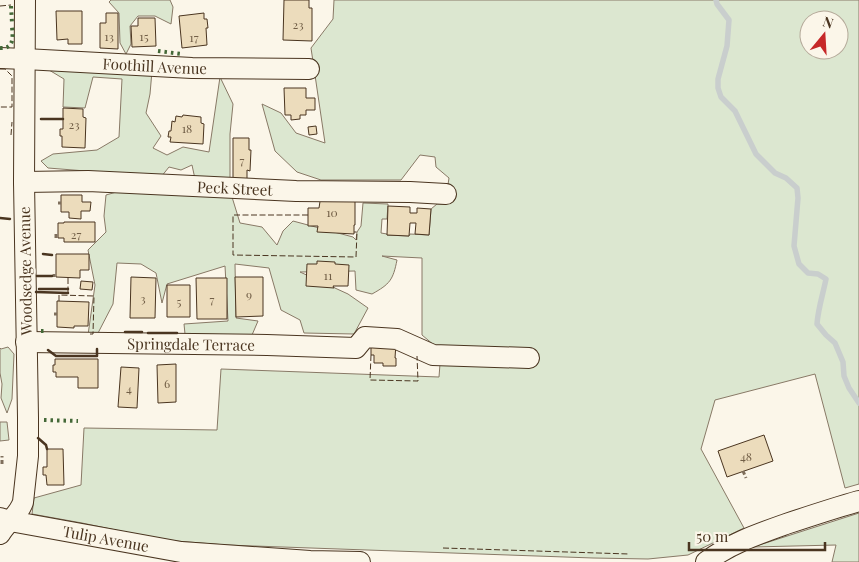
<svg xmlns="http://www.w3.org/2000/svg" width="859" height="562" font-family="'Playfair Display',serif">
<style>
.green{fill:#dce7d0;stroke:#887966;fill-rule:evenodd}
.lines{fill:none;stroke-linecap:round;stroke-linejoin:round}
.stream{stroke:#c9cecd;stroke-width:5.5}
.building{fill:#ecdcbc;stroke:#4a3520}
.minor-casing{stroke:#4a3520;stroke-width:22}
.path{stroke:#7f6f5c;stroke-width:3;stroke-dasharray:4 2.5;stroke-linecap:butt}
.minor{stroke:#fbf6e9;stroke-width:20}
.hedge{stroke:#436837;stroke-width:4;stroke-dasharray:2.5 4;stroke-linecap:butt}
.fence{stroke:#4a3520;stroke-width:1;stroke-dasharray:6 2.5;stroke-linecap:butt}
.wall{stroke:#4a3520;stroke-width:2.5}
.labels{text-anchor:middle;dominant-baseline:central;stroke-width:4;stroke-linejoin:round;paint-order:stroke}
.number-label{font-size:12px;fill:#725f47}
.street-label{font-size:15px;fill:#4a3520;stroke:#fbf6e9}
</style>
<rect width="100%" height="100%" fill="#fbf6e9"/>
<path class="green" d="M111,0H170L173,7L171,24L155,16H138L130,26L131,44L126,54L120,43L119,13L109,2Z
M334,0H859V484L845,488L815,374L715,400L701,449L744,528L688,555L648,559L593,558L226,545L163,540L82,523L32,514L34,498L81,485L84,428L217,430L221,369L439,377L441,351L422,335V258L382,256L397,260C393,280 390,284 372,294L356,290L355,271L300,272L348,294L368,308L354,334L304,333L300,320L281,310L269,268L235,264L236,318L258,321L252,335L185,334L184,324L228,321L225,266L167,284L162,303L156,273L141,264L117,263L113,304L97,335H88L95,285L88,250L106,232L104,216L106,195L127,189L232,197L240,223L262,227L277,245L283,231L293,221L353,237L356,240L357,232L361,226L363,203L388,204L387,219H382L381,233L387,234V235L409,236L410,234L429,235L431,209L437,204H445L449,178L436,167L435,157L420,155L401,180H321L297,172L275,151L262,104L281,113L296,133L325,143L311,48L333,19ZM809,20H839V50H809Z
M44,67L152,71L150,94L146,113L161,136L153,148L167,155L183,147L209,152L220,77L233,104L230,134V181L195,179L192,165L181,170L169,167L161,177L48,168L41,161L53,154L97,150L119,137L122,79L93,77L85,108L63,107L64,79Z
M8,347L14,354L12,399L7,413L1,398L2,384L0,373V348L1,349Z
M0,422H7L9,440L0,441Z
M859,513V562H832L836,545L753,547Z"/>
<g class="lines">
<path class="stream" d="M716,0L717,4L729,20L727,46L718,79V88L721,97L735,111L756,154L775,173L786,178L797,188L798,198L794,246L799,264L808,273L818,274L826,279C823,294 818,309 817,324L826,335L835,343L843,362L844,376L849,388L859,403"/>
</g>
<path class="building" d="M284,0H309V8H312V41L283,40Z
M56,11H82V44H68V39L57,40Z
M106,13H118V49L100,48V23H106Z
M204,13V19H207L208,28H206L207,45L182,48L179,16Z
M138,18H155L156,46L132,47L131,26H138Z
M284,88H306V98H315V110H306V115H300V119L291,120V115H285Z
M63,108L83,109V117L86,118L85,148L62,147V136H60V129H63Z
M183,115L201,117V123L204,124L203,144L170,142L171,137H168L169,131H171L172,121L175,122L176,116L182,117Z
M316,126L317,134L309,135L308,127Z
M233,138H249V150H251L250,171L247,170V179H233Z
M61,195H82V202H91L90,211H81V219L69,218V212H61Z
M321,195L355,197V225H354V234L317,232L318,226H308V208H319Z
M388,206L410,207V213H417V208L431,209L429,235L415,234L416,223H410L409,236L387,235Z
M64,222H95V242H64V238H58V223H64Z
M56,254H89V270H80V278L56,277Z
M317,261L335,262V264L349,265L348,286H333L334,288L306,286L307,264H317Z
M131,277L156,278L155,318H130Z
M235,277H263V316L236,317Z
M196,278H227V319H197Z
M81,281L93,282L92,290L80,289Z
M167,285H190V317H167Z
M57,301L89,302L88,326H74V328L57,327Z
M371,341L396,343L395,358H396V366H383V363H374V355H371Z
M55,359H98V388H78V377H56V372H53V365H55Z
M176,364V402L158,403L157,365Z
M121,367L139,368L137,408L118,407Z
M764,435L773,461L727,477L718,451Z
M47,449H63L64,485H47L46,475H43V467H47Z"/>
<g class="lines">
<defs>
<g id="minor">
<path id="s1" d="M0,58L25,59L192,68L309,69"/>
<path id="s2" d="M24,182L88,181L296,191L410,192L446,194"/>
<path id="s3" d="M26,342L267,345L356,348L365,337L397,339L433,355L529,358"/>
<path id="s4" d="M0,518L10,521L181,552L310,561L360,562"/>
<path d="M0,534C7,522 19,515 23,502L28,456V417L24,182L25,0"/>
<path d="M706,562C729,544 758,534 786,524C810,516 834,508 859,501"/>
</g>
</defs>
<use href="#minor" class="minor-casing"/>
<path class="path" d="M58,203H61
M56,238V232
M54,274V277
M54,314H57
M2,464V456
M743,471L746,478"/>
<use href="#minor" class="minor"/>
<path class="hedge" d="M11,6L12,23
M0,48C14,49 13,38 12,27
M158,51L182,54
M41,331H45
M44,420L78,421"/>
<path class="fence" d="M0,6L11,5
M0,69H5L12,76V107H0
M11,135L12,122
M308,215H233V255L356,257L357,232H354
M68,278V292
M59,301V295L94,296L93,334H90
M371,355L370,380L418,381L417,356
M443,548L629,554"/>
<path class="wall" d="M41,119H63
M0,218L10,219
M43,254L52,255
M37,276H52
M39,289H68
M36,292L68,293
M125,332H142
M148,333H177
M48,350L56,356H97V349
M38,438L46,445L47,449"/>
</g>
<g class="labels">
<g class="number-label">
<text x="298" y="24">23</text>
<text x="109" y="36">13</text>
<text x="144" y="36">15</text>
<text x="194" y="37">17</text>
<text x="74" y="124">23</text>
<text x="187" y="128">18</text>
<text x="242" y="160">7</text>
<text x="332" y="212">10</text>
<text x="76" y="234">27</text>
<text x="328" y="275">11</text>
<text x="249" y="294">9</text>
<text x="143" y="298">3</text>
<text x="212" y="299">7</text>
<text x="179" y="301">5</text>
<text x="167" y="383">6</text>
<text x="129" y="388">4</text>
<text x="746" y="456">48</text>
</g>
<g class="street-label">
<text stroke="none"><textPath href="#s1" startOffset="155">Foothill Avenue</textPath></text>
<text stroke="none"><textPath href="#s2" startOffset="211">Peck Street</textPath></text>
<text transform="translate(25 271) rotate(-91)">Woodsedge Avenue</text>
<text stroke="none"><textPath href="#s3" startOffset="165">Springdale Terrace</textPath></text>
<text stroke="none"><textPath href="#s4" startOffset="108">Tulip Avenue</textPath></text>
</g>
</g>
<g transform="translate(824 35) rotate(18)"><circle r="24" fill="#fbf6e9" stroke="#b4a999"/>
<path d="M0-4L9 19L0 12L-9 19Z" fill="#c62828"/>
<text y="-8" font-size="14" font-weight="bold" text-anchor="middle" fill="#4a3520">N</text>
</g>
<path d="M689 542v8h136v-8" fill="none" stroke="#4a3520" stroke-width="2.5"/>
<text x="696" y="542" font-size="15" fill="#4a3520" stroke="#fbf6e9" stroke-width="4" paint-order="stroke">50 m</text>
</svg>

**Task requirements:** Retype the whole listing above exactly as written. Skip the pictures.

**Finished task:**
<svg xmlns="http://www.w3.org/2000/svg" width="859" height="562" font-family="'Playfair Display',serif">
<style>
.green{fill:#dce7d0;stroke:#887966;fill-rule:evenodd}
.lines{fill:none;stroke-linecap:round;stroke-linejoin:round}
.stream{stroke:#c9cecd;stroke-width:5.5}
.building{fill:#ecdcbc;stroke:#4a3520}
.minor-casing{stroke:#4a3520;stroke-width:22}
.path{stroke:#7f6f5c;stroke-width:3;stroke-dasharray:4 2.5;stroke-linecap:butt}
.minor{stroke:#fbf6e9;stroke-width:20}
.hedge{stroke:#436837;stroke-width:4;stroke-dasharray:2.5 4;stroke-linecap:butt}
.fence{stroke:#4a3520;stroke-width:1;stroke-dasharray:6 2.5;stroke-linecap:butt}
.wall{stroke:#4a3520;stroke-width:2.5}
.labels{text-anchor:middle;dominant-baseline:central;stroke-width:4;stroke-linejoin:round;paint-order:stroke}
.number-label{font-size:12px;fill:#725f47}
.street-label{font-size:15px;fill:#4a3520;stroke:#fbf6e9}
</style>
<rect width="100%" height="100%" fill="#fbf6e9"/>
<path class="green" d="M111,0H170L173,7L171,24L155,16H138L130,26L131,44L126,54L120,43L119,13L109,2Z
M334,0H859V484L845,488L815,374L715,400L701,449L744,528L688,555L648,559L593,558L226,545L163,540L82,523L32,514L34,498L81,485L84,428L217,430L221,369L439,377L441,351L422,335V258L382,256L397,260C393,280 390,284 372,294L356,290L355,271L300,272L348,294L368,308L354,334L304,333L300,320L281,310L269,268L235,264L236,318L258,321L252,335L185,334L184,324L228,321L225,266L167,284L162,303L156,273L141,264L117,263L113,304L97,335H88L95,285L88,250L106,232L104,216L106,195L127,189L232,197L240,223L262,227L277,245L283,231L293,221L353,237L356,240L357,232L361,226L363,203L388,204L387,219H382L381,233L387,234V235L409,236L410,234L429,235L431,209L437,204H445L449,178L436,167L435,157L420,155L401,180H321L297,172L275,151L262,104L281,113L296,133L325,143L311,48L333,19ZM809,20H839V50H809Z
M44,67L152,71L150,94L146,113L161,136L153,148L167,155L183,147L209,152L220,77L233,104L230,134V181L195,179L192,165L181,170L169,167L161,177L48,168L41,161L53,154L97,150L119,137L122,79L93,77L85,108L63,107L64,79Z
M8,347L14,354L12,399L7,413L1,398L2,384L0,373V348L1,349Z
M0,422H7L9,440L0,441Z
M859,513V562H832L836,545L753,547Z"/>
<g class="lines">
<path class="stream" d="M716,0L717,4L729,20L727,46L718,79V88L721,97L735,111L756,154L775,173L786,178L797,188L798,198L794,246L799,264L808,273L818,274L826,279C823,294 818,309 817,324L826,335L835,343L843,362L844,376L849,388L859,403"/>
</g>
<path class="building" d="M284,0H309V8H312V41L283,40Z
M56,11H82V44H68V39L57,40Z
M106,13H118V49L100,48V23H106Z
M204,13V19H207L208,28H206L207,45L182,48L179,16Z
M138,18H155L156,46L132,47L131,26H138Z
M284,88H306V98H315V110H306V115H300V119L291,120V115H285Z
M63,108L83,109V117L86,118L85,148L62,147V136H60V129H63Z
M183,115L201,117V123L204,124L203,144L170,142L171,137H168L169,131H171L172,121L175,122L176,116L182,117Z
M316,126L317,134L309,135L308,127Z
M233,138H249V150H251L250,171L247,170V179H233Z
M61,195H82V202H91L90,211H81V219L69,218V212H61Z
M321,195L355,197V225H354V234L317,232L318,226H308V208H319Z
M388,206L410,207V213H417V208L431,209L429,235L415,234L416,223H410L409,236L387,235Z
M64,222H95V242H64V238H58V223H64Z
M56,254H89V270H80V278L56,277Z
M317,261L335,262V264L349,265L348,286H333L334,288L306,286L307,264H317Z
M131,277L156,278L155,318H130Z
M235,277H263V316L236,317Z
M196,278H227V319H197Z
M81,281L93,282L92,290L80,289Z
M167,285H190V317H167Z
M57,301L89,302L88,326H74V328L57,327Z
M371,341L396,343L395,358H396V366H383V363H374V355H371Z
M55,359H98V388H78V377H56V372H53V365H55Z
M176,364V402L158,403L157,365Z
M121,367L139,368L137,408L118,407Z
M764,435L773,461L727,477L718,451Z
M47,449H63L64,485H47L46,475H43V467H47Z"/>
<g class="lines">
<defs>
<g id="minor">
<path id="s1" d="M0,58L25,59L192,68L309,69"/>
<path id="s2" d="M24,182L88,181L296,191L410,192L446,194"/>
<path id="s3" d="M26,342L267,345L356,348L365,337L397,339L433,355L529,358"/>
<path id="s4" d="M0,518L10,521L181,552L310,561L360,562"/>
<path d="M0,534C7,522 19,515 23,502L28,456V417L24,182L25,0"/>
<path d="M706,562C729,544 758,534 786,524C810,516 834,508 859,501"/>
</g>
</defs>
<use href="#minor" class="minor-casing"/>
<path class="path" d="M58,203H61
M56,238V232
M54,274V277
M54,314H57
M2,464V456
M743,471L746,478"/>
<use href="#minor" class="minor"/>
<path class="hedge" d="M11,6L12,23
M0,48C14,49 13,38 12,27
M158,51L182,54
M41,331H45
M44,420L78,421"/>
<path class="fence" d="M0,6L11,5
M0,69H5L12,76V107H0
M11,135L12,122
M308,215H233V255L356,257L357,232H354
M68,278V292
M59,301V295L94,296L93,334H90
M371,355L370,380L418,381L417,356
M443,548L629,554"/>
<path class="wall" d="M41,119H63
M0,218L10,219
M43,254L52,255
M37,276H52
M39,289H68
M36,292L68,293
M125,332H142
M148,333H177
M48,350L56,356H97V349
M38,438L46,445L47,449"/>
</g>
<g class="labels">
<g class="number-label">
<text x="298" y="24">23</text>
<text x="109" y="36">13</text>
<text x="144" y="36">15</text>
<text x="194" y="37">17</text>
<text x="74" y="124">23</text>
<text x="187" y="128">18</text>
<text x="242" y="160">7</text>
<text x="332" y="212">10</text>
<text x="76" y="234">27</text>
<text x="328" y="275">11</text>
<text x="249" y="294">9</text>
<text x="143" y="298">3</text>
<text x="212" y="299">7</text>
<text x="179" y="301">5</text>
<text x="167" y="383">6</text>
<text x="129" y="388">4</text>
<text x="746" y="456">48</text>
</g>
<g class="street-label">
<text stroke="none"><textPath href="#s1" startOffset="155">Foothill Avenue</textPath></text>
<text stroke="none"><textPath href="#s2" startOffset="211">Peck Street</textPath></text>
<text transform="translate(25 271) rotate(-91)">Woodsedge Avenue</text>
<text stroke="none"><textPath href="#s3" startOffset="165">Springdale Terrace</textPath></text>
<text stroke="none"><textPath href="#s4" startOffset="108">Tulip Avenue</textPath></text>
</g>
</g>
<g transform="translate(824 35) rotate(18)"><circle r="24" fill="#fbf6e9" stroke="#b4a999"/>
<path d="M0-4L9 19L0 12L-9 19Z" fill="#c62828"/>
<text y="-8" font-size="14" font-weight="bold" text-anchor="middle" fill="#4a3520">N</text>
</g>
<path d="M689 542v8h136v-8" fill="none" stroke="#4a3520" stroke-width="2.5"/>
<text x="696" y="542" font-size="15" fill="#4a3520" stroke="#fbf6e9" stroke-width="4" paint-order="stroke">50 m</text>
</svg>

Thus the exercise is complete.